As far as travel writing goes, Bill Bryson is one of the best writers out there. He's written a number of books on the subject, I'm A Stranger Here Myself, about quirks of American culture for a UK newspaper, after he moved back to the US after 20 years. The Lost Continent is one that I'm currently reading, as he drives around the United States, looking at small town America, which is proving to be fascinating. For Walk in the Woods, he goes to a different type of travel, examining the Appalachian Trail system by hiking a good chunk of it. In each of his books, he goes to it with an astonishing brand of humour that makes it awkward to read any of his books in public, given that I'm giggling to myself every couple pages.
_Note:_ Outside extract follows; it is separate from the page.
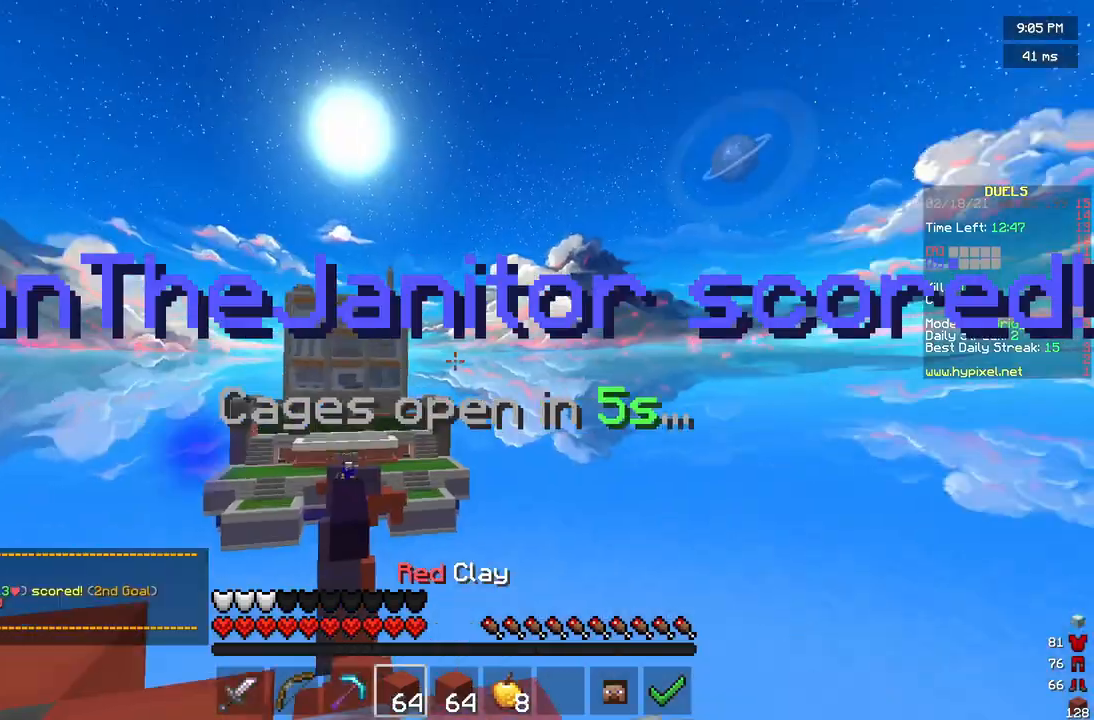
{"keys": [], "mouse": ["left", "right"], "events": [[292, "a", "up"], [458, "mouse_left", "down"], [500, "mouse_right", "down"]]}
All of these books have something in common - the need and desire to understand culture, whether it's of a different country, environment or just ourselves in general. Travel, in my mind is not to go see something, at least, not entirely. Likewise, travel literature is not just for telling the reader about a new place. While seeing and being shown something new are the apparent reasons for why we travel in the first place (and it is a fantastic reason to do so) - I maintain that the primary reason that we travel is to find ourselves, to see who we (either as people or a culture) really are. Each time that I read something about travel, I'm constantly surprised; at the diversity and differences, how things change, for good and bad, and just how complex everything is. Same goes for whenever I'm going somewhere new - I've learned quite a bit, and yet so little about about the United States, and myself at the same time. The one thing that I've learned, is that we are amazing, terrible, interesting, complex, brave, frightened, bigoted, wonderful, indifferent and most of all, different, everywhere we go.